How to choose the right technology

When designing mobile apps it can be difficult to choose what technology to use. Will it be a progressive web app, or a native app? For which platforms, and what capabilities are needed?

Native mobile apps

Although web apps have become more capable lately, there are still things only native apps can do.

Android / iOS

When you need the best performance and control, going fully native is probably the best option. On Android that means programing on Android SDK with a Java language or Kotlin. Kotlin is a fairly recent addition, but is fully supported by Google. On iOS you would use Swift and XCode.


Flutter is a new cross platform development platform by Google. It is mainly intended for making apps for Google’s new Fuchsia OS, but as that one is far from ready, the main focus is now on creating apps for iOS and Android. Apps are written in Dart, and are compiled with Android SDK and XCode into “native” apps. The framework is somewhat large compared to fully native apps, but development is very fast.

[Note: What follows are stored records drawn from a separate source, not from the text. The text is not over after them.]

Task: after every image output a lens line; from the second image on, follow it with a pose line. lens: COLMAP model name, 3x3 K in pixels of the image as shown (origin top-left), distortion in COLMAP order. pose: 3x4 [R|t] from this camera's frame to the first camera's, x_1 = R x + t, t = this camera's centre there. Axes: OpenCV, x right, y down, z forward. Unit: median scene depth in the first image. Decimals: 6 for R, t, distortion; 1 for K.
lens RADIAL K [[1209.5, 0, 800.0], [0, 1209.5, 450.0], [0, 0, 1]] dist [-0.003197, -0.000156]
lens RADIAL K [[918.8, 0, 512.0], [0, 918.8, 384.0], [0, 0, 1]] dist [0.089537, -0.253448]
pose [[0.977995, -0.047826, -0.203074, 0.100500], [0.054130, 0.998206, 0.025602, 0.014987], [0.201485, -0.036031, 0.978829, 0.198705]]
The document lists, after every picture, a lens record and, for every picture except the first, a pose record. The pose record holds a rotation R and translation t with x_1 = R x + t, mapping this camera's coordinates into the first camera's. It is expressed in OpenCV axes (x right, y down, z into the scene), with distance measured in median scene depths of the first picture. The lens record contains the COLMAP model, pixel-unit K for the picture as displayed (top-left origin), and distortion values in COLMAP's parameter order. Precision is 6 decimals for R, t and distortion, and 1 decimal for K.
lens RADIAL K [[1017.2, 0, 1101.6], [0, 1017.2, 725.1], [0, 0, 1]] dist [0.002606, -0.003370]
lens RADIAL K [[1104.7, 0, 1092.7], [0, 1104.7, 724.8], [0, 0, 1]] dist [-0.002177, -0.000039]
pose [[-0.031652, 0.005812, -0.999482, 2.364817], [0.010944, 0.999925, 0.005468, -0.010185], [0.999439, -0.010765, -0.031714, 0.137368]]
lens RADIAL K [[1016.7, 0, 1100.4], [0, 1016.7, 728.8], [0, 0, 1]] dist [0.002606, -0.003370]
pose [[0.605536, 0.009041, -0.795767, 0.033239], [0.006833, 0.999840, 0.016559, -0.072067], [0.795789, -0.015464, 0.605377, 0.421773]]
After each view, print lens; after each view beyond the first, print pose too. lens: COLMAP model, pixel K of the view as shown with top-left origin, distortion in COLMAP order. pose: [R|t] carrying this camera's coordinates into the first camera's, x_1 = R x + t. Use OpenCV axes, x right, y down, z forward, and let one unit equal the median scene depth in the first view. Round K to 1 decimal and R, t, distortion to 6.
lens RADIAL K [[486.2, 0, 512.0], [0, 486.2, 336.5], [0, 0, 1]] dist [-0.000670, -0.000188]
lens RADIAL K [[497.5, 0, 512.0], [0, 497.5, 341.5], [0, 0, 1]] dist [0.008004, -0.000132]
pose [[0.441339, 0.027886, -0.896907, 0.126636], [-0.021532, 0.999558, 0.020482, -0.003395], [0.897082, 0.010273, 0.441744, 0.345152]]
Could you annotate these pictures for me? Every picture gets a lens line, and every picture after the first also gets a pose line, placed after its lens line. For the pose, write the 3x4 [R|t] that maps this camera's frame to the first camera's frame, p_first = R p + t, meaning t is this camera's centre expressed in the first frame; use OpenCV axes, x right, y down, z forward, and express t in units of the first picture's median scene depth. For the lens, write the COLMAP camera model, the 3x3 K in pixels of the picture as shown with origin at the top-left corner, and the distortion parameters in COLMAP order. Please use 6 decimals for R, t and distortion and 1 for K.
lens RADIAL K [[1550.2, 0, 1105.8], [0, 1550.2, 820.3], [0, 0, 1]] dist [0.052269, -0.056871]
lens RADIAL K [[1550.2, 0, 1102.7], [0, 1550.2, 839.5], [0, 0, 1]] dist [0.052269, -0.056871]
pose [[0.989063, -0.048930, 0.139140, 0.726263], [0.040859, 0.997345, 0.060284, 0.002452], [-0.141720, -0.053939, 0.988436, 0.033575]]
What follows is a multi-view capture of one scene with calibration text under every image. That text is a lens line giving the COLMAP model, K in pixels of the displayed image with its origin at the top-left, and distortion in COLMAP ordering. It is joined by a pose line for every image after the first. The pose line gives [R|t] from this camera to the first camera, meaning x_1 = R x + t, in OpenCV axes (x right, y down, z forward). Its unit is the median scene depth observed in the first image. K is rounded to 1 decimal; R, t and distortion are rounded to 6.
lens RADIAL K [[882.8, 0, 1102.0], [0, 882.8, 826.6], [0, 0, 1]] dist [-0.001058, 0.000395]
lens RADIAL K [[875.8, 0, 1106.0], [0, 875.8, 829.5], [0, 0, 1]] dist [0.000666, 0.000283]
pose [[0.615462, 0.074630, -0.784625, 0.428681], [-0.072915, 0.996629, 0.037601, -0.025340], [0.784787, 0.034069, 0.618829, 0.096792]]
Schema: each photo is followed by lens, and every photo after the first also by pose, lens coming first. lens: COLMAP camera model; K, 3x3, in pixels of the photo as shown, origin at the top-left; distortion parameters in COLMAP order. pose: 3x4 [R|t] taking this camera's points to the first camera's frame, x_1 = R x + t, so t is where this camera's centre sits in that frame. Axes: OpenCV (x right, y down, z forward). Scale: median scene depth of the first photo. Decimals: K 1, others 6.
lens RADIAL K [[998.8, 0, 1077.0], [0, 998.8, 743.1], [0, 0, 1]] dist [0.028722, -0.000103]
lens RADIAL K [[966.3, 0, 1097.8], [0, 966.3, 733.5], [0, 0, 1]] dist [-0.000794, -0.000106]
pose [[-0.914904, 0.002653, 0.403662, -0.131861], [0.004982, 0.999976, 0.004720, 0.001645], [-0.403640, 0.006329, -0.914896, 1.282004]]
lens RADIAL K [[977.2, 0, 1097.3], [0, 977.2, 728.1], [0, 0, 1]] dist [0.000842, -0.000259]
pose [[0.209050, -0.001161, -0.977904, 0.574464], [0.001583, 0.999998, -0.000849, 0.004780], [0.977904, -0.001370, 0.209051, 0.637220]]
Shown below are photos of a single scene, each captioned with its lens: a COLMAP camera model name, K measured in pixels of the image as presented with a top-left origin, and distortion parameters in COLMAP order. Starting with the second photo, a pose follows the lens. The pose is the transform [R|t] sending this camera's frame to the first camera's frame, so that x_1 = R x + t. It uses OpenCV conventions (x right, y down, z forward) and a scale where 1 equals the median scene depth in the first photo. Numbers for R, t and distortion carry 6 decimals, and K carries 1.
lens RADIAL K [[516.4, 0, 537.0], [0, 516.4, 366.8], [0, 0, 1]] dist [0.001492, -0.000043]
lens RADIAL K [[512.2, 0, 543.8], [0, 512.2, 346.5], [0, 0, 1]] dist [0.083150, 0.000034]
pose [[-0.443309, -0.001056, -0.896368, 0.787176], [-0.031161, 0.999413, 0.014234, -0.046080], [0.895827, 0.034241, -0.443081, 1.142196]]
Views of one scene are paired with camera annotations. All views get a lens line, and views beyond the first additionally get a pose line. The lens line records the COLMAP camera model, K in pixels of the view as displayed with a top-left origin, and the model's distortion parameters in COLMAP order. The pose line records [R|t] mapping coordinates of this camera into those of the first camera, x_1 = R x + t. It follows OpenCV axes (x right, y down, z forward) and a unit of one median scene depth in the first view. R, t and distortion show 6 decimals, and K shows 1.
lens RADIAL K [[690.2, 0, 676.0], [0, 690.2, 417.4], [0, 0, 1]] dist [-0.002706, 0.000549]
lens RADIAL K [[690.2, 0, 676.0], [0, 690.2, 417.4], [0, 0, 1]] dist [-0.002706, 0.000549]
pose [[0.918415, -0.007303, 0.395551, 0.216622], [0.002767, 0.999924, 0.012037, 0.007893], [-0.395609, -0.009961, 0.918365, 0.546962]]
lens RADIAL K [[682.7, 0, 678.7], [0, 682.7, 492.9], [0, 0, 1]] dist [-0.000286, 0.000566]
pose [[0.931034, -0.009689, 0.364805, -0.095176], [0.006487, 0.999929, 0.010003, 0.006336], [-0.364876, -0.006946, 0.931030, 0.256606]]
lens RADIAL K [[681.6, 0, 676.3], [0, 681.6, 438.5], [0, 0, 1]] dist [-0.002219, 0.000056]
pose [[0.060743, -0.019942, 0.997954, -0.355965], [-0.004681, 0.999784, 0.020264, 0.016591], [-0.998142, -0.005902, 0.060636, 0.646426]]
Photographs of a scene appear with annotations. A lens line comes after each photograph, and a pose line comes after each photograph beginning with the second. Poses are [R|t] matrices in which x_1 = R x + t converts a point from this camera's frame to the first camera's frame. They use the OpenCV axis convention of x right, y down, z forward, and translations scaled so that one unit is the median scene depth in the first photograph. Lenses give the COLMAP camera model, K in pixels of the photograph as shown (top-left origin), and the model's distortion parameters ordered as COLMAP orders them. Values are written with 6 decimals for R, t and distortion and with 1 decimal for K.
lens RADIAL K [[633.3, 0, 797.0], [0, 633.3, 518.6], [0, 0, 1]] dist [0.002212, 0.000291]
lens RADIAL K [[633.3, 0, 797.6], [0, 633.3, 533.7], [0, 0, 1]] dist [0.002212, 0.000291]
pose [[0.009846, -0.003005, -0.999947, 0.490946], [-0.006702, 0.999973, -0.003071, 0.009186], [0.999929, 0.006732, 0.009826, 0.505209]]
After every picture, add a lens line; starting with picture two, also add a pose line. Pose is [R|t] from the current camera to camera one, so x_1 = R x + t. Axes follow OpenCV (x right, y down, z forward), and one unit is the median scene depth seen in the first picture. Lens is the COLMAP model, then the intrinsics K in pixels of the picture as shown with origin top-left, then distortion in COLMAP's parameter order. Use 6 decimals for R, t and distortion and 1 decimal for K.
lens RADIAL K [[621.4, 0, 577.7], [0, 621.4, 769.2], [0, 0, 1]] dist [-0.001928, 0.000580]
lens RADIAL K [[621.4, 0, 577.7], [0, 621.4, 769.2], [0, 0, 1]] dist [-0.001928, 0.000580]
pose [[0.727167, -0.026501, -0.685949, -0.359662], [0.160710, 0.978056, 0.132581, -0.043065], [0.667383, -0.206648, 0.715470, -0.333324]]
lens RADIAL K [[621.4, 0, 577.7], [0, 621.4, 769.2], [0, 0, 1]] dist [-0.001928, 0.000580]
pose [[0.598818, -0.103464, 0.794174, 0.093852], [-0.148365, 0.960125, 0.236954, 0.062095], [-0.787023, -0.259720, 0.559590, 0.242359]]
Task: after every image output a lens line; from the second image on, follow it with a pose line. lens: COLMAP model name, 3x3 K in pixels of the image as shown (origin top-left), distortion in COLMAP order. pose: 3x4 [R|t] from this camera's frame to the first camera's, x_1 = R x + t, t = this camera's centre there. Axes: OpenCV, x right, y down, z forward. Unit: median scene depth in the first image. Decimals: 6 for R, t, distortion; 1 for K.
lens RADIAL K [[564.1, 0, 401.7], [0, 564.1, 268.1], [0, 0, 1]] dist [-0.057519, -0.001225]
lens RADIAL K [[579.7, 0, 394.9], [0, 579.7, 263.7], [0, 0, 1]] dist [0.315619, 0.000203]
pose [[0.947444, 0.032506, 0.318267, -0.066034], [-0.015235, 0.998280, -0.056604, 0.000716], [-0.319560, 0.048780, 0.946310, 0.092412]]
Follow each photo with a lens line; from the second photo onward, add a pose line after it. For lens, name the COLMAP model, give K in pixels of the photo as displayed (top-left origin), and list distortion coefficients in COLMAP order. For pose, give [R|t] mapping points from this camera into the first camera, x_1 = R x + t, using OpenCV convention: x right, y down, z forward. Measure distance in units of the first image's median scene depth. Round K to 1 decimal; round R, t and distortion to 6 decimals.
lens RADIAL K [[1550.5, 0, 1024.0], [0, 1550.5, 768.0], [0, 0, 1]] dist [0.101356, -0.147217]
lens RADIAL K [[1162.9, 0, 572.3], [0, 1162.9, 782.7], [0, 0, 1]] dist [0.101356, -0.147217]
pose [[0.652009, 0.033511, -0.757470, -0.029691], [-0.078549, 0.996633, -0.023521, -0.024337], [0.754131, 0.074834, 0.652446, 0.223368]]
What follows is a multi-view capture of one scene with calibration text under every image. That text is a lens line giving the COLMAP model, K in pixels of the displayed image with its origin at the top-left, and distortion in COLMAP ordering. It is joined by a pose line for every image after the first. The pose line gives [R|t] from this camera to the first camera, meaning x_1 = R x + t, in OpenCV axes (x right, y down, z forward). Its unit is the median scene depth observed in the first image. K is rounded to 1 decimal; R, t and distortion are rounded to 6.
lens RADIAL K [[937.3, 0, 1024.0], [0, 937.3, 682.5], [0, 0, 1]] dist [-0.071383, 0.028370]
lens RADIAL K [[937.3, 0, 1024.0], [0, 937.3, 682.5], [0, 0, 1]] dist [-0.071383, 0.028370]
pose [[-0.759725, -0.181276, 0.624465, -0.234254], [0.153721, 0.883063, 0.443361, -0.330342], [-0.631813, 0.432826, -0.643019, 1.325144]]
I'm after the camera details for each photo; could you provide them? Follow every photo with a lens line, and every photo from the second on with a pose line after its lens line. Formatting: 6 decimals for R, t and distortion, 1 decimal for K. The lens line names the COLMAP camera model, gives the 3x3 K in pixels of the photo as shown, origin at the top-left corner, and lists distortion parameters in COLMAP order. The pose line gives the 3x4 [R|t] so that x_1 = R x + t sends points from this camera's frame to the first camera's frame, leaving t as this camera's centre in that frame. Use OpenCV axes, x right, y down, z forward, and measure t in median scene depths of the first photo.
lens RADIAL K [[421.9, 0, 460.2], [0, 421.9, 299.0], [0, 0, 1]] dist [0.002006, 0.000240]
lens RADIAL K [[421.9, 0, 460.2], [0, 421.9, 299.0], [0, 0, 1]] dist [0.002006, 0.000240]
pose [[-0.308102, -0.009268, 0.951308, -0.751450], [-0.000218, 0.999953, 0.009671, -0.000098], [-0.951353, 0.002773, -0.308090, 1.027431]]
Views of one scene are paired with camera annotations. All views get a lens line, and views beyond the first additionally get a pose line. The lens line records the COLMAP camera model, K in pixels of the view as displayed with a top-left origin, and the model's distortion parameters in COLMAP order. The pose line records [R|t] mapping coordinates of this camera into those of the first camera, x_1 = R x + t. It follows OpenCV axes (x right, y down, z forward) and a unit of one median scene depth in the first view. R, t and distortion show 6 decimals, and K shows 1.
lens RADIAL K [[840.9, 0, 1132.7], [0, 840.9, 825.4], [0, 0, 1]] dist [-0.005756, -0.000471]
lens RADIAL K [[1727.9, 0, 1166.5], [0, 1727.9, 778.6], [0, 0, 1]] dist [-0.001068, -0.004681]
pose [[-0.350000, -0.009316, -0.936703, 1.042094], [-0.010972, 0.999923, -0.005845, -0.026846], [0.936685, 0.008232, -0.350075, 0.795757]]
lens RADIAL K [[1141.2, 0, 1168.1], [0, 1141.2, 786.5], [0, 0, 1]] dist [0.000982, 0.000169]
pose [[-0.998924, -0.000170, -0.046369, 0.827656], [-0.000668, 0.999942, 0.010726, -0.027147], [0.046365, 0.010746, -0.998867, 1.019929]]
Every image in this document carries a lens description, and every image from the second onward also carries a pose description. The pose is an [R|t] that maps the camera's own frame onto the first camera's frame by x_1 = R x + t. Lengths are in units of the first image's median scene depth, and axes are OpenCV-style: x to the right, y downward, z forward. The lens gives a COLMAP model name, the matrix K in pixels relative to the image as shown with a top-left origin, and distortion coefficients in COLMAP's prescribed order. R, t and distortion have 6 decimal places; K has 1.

Unity as you probably know is a game engine, but it’s worth mentioning here because it has a very strong cross platform focus. It’s missing a lot of the UI elements from other environments, so creating standard apps with it is not really the best idea, but if you’re creating a game, this is easily the best choice.

Progressive web apps

Although there are a lot of tools to create native mobile apps, web based apps are usually still by far the easiest to develop and deploy. And they are also truly cross platform. Recently there has been a lot of features added to web browsers to make web apps closer to native. You can read location, send notifications, run tasks in the background and use the devices camera, plus many more things. On mobile platforms there not yet any way to register them as apps, except to add them to the home screen.

Progressive web apps are written in ECMAScript (Javascript) or something transpiled into ECMAScript. It’s usually a good idea to use libraries or frameworks


React is a library for building UI, developed by Facebook. It is usually used together with other libraries, such as Redux. React is not really a framework, but it does  demand some adherence to a certain way of doing things. React is very popular, and has a lot of ready components and libraries that work with it. It can have a somewhat steep learning curve, especially together with Redux. And most of the libraries are updated often, so the way you do thing now, might be different from the way you did things 6 months ago.


Vue is also used for UI design, but compared to React it’s more of a framework. It combines templates, state code and styles into one component file. Where React is just the view layer, Vue includes a bit more. But in practice it’s very similar to React in the sense that React has a de-facto standard set of libraries that are almost always included. Vue has a slightly less technical focus than React.


Angular is anl app framework developed by Google. It comes in versions for Typescript and Dart. Compared to React and Vue, Angular is much more of a full framework. Angular from version 5 onward has built in support for progressive web apps.

UX Design

An important part of mobile app design is the user experience (UX) design. Regardless how well you program an app, and how fast and responsive it is, if the UX is not well designed, it will not be pleasant to use.

There are a lot of frameworks that can be used to help with the UX design. Using familiar graphical elements and usage patterns. But of course you probably want somewhat of your own “look” to the app as well. This can also be tricky because iOS and Android uses different native UX designs. But lately they have approached each other a bit.

Material Design

Google’s native Android “look & feel” is called material design. There are material design libraries available for a lot of different platforms. Native Android apps default to material design elements, but you can also include it in Flutter, and there are versions for Web as well. Especially when you don’t have a lot of resources for UX design, using something material design can be a good choice.

Adobe XD

When doing the UX design, Adobe Experience Design (XD) is a useful tool. It allows easy prototyping of UX patterns. You can then share the designs to clients and developers as a web page, which is very useful as it doesn’t require you to have the software installed.

Data Storage

When designing an app chances are that you need to store data somewhere. How much and where depends entirely on the app you are designing.

Local Storage

For most apps you need to store data locally. Even if you are also using other storage methods, you probably still want to store some data locally. For web apps the best option is usually to use the browsers local storage, or session storage functionality.

Rest API

Using a rest API is usually the way to go with mobile apps. If the data flow is user action centric it’s usually the best option. If there’s a lot of server to client signalling it might not be a good fit, but it can be combined with other methods of signalling, or just using client to server polling.


If you need real-time two way signalling between the app and data storage, Google’s firebase is probably a good option. It uses noSQL collections of data, that can be bound to your app for real-time updates. Firebase have libraries for most technologies used for mobile app development.

Firebase includes user registration and authentication features, so creating applications on top of it is simple.

So what do I choose?

Choosing the right technology is never an easy choice. There are so many choices available that there are probably many suitable choices. Using technologies that you already know is usually a good choice, but before getting started you should find out if there is something that fits a lot better. As the old saying goes; “When all you have is a hammer, everything looks like a nail.” You should find out if your project really is a nail or if there’s something that is much better suited for it.